Baytas et al. Patient Subtyping via Time-Aware LSTM Networks

In the study of various diseases, the heterogeneity among patients usually leads to different progression patterns and may require different types of therapeutic intervention. Therefore, it is important to study patient subtyping, the grouping of patients into disease characterizing subtypes. Subtyping from complex patient data is challenging because of the information heterogeneity and temporal dynamics. Long-Short Term Memory (LSTM) has been successfully used in many domains for processing sequential data, and recently applied for analyzing longitudinal patient records.

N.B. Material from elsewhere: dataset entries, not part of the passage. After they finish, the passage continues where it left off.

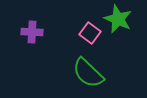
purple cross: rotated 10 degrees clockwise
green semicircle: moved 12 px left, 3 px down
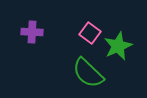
green star: moved 27 px down; rotated 24 degrees clockwise
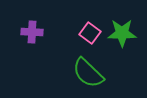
green star: moved 4 px right, 13 px up; rotated 24 degrees clockwise
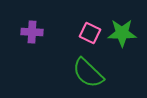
pink square: rotated 10 degrees counterclockwise
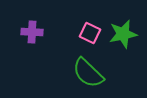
green star: moved 1 px right, 1 px down; rotated 12 degrees counterclockwise
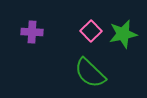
pink square: moved 1 px right, 2 px up; rotated 20 degrees clockwise
green semicircle: moved 2 px right
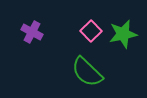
purple cross: rotated 25 degrees clockwise
green semicircle: moved 3 px left, 1 px up
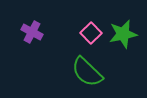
pink square: moved 2 px down
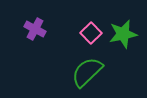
purple cross: moved 3 px right, 3 px up
green semicircle: rotated 92 degrees clockwise
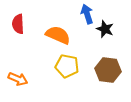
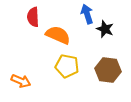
red semicircle: moved 15 px right, 7 px up
orange arrow: moved 3 px right, 2 px down
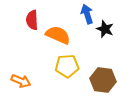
red semicircle: moved 1 px left, 3 px down
yellow pentagon: rotated 15 degrees counterclockwise
brown hexagon: moved 5 px left, 10 px down
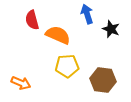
red semicircle: rotated 12 degrees counterclockwise
black star: moved 6 px right
orange arrow: moved 2 px down
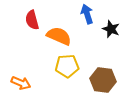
orange semicircle: moved 1 px right, 1 px down
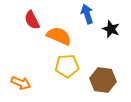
red semicircle: rotated 12 degrees counterclockwise
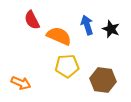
blue arrow: moved 11 px down
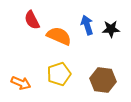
black star: rotated 24 degrees counterclockwise
yellow pentagon: moved 8 px left, 8 px down; rotated 15 degrees counterclockwise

The LSTM units are designed to handle data with constant elapsed times between consecutive elements of the sequence. Given that time lapse between successive elements in patient records can vary from days to months, the design of traditional LSTM may lead to suboptimal performance. In this paper, we propose a novel LSTM unit called Time Aware LSTM (T-LSTM) to handle irregular time intervals in longitudinal patient records. We learn a subspace decomposition of the cell memory which enables time decay to discount the memory content according to the elapsed time. We propose a patient subtyping model that leverages the proposed T-LSTM in an auto-encoder to learn a powerful single representation for sequential records of patients, which are then used to cluster patients into clinical subtypes. Experiments on synthetic and real world datasets show that the proposed T-LSTM architecture captures the underlying structures in the sequences with time irregularities.